What you should do
Copy the material below, from the line containing "pose: elev=55.2 azim=255.5" through the line containing "Dot at: (254, 276)", including both of those lines, and leave out the pictures.

Extracted material

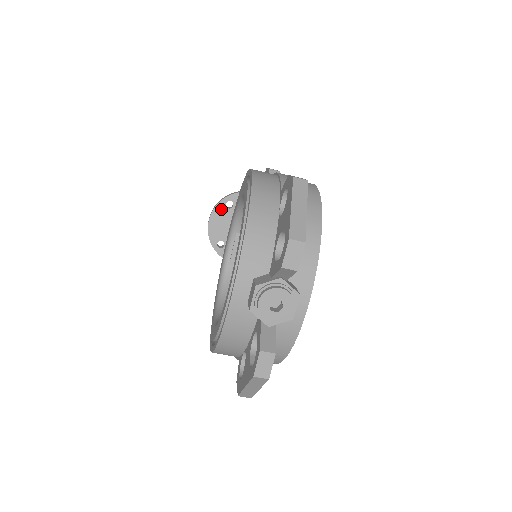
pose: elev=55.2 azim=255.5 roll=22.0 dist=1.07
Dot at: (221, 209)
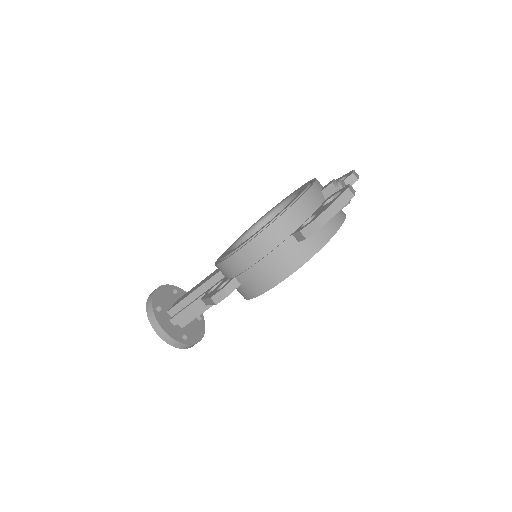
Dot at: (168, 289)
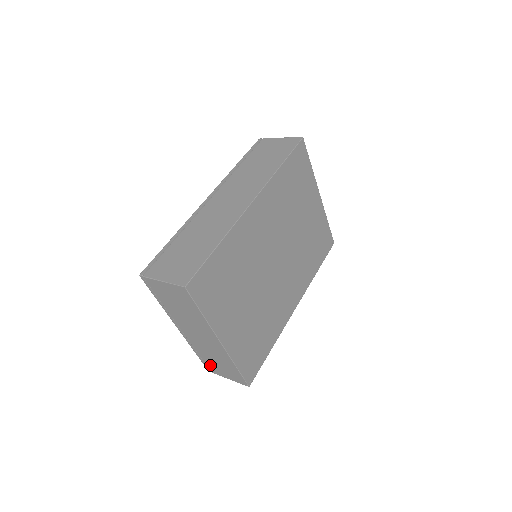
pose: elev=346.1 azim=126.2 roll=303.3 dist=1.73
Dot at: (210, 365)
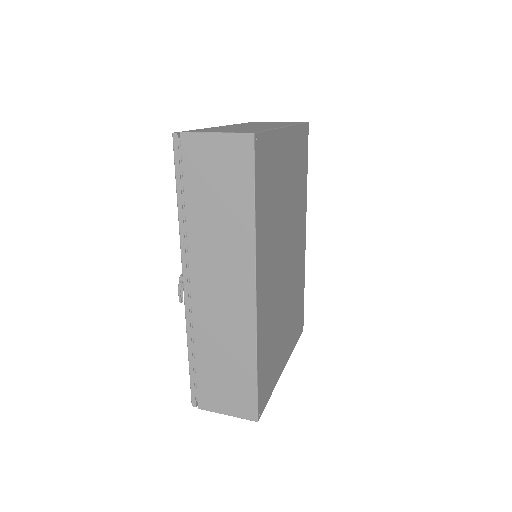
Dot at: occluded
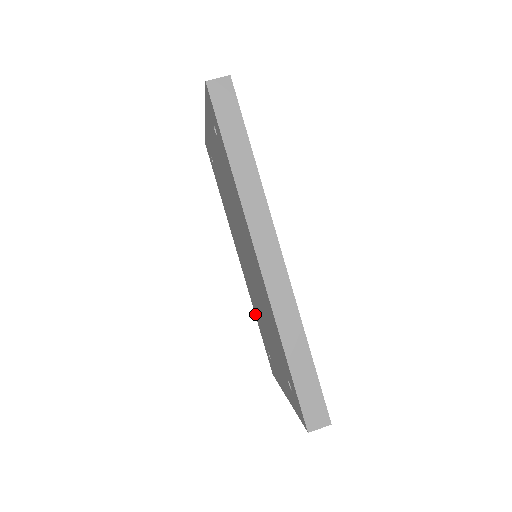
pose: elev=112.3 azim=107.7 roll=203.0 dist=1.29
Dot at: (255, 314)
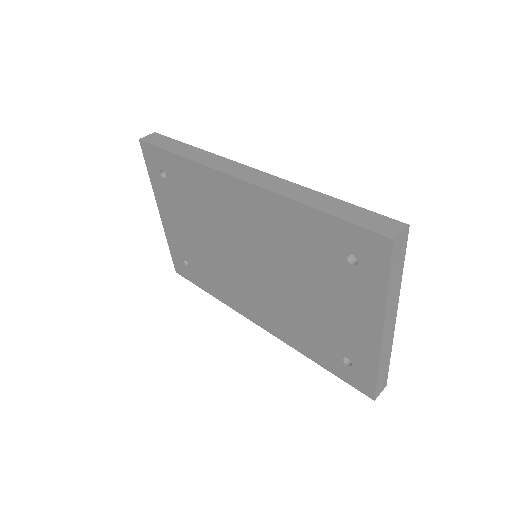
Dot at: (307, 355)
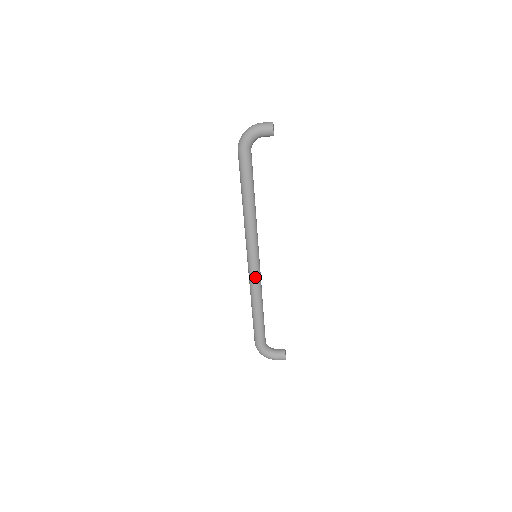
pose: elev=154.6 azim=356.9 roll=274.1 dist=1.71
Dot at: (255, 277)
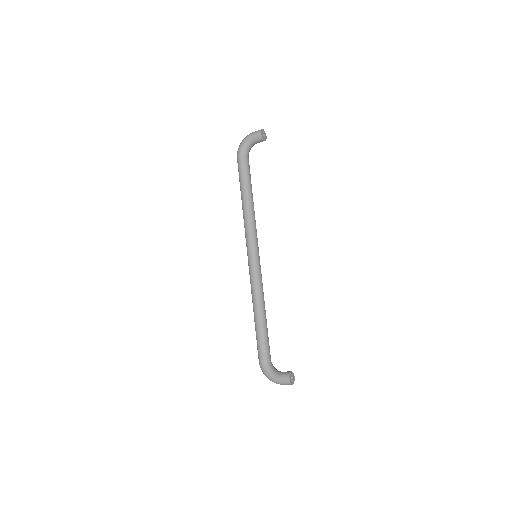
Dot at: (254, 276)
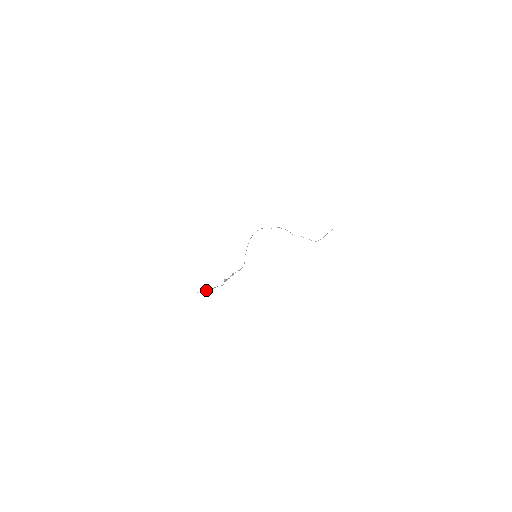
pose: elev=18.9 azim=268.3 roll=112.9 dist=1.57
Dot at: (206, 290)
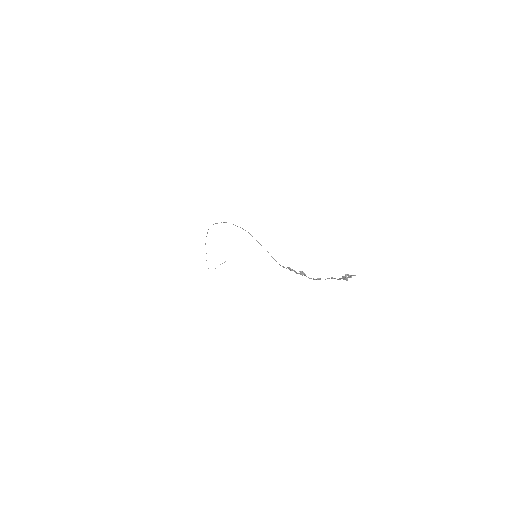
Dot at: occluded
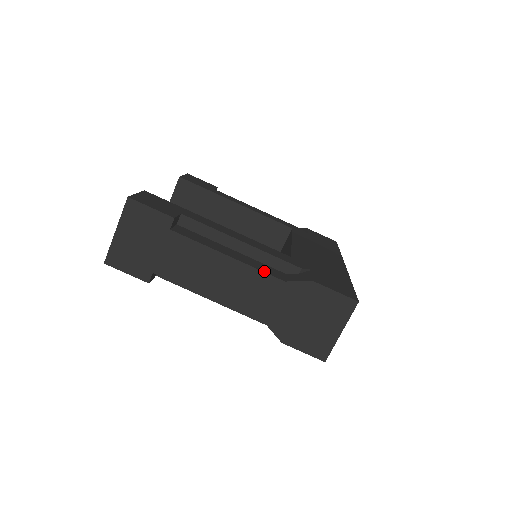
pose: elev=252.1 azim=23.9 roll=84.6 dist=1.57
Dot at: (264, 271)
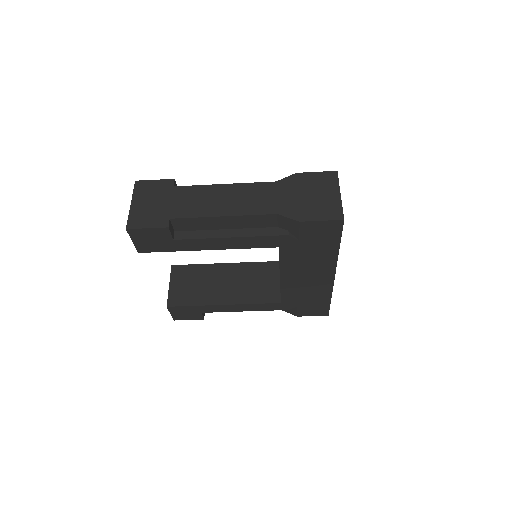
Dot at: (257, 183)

==

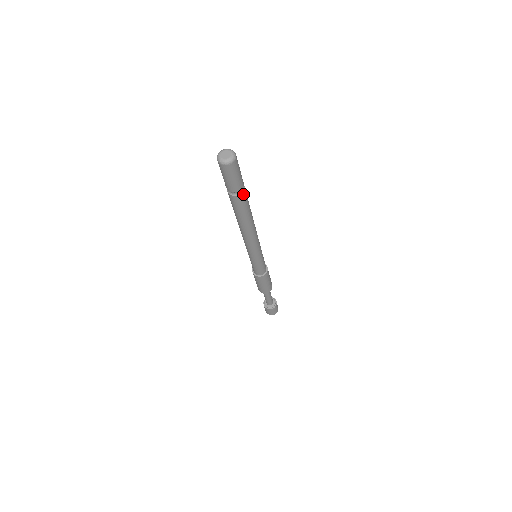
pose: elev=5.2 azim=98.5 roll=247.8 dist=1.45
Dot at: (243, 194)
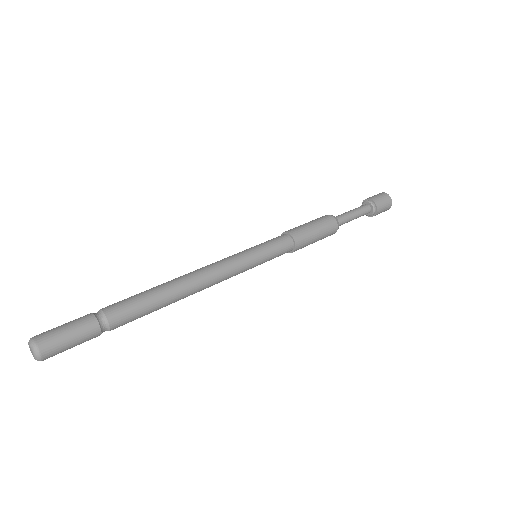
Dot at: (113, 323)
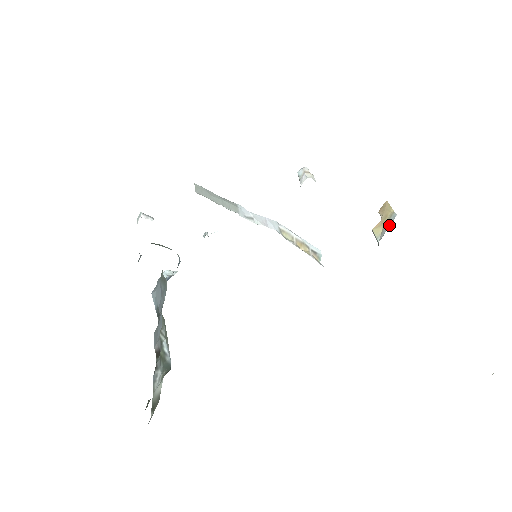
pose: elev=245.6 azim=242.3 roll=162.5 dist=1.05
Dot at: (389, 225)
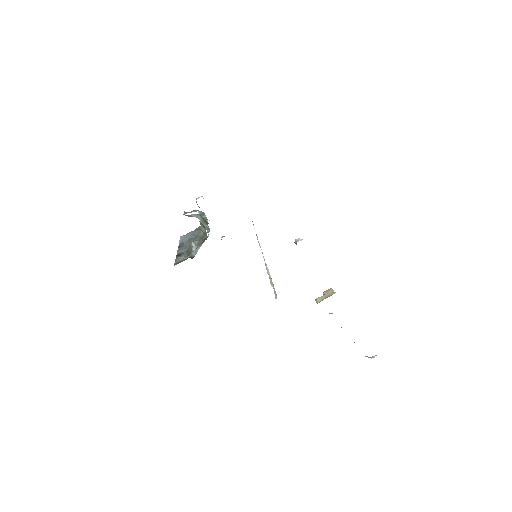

Solution for this task
pose: elev=55.2 azim=255.5 roll=22.0 dist=1.07
Dot at: (221, 209)
Dot at: (168, 289)
pose: elev=346.1 azim=126.2 roll=303.3 dist=1.73
Dot at: (210, 365)
Dot at: occluded
pose: elev=112.3 azim=107.7 roll=203.0 dist=1.29
Dot at: (255, 314)
Dot at: (307, 355)
pose: elev=154.6 azim=356.9 roll=274.1 dist=1.71
Dot at: (255, 277)
Dot at: (254, 276)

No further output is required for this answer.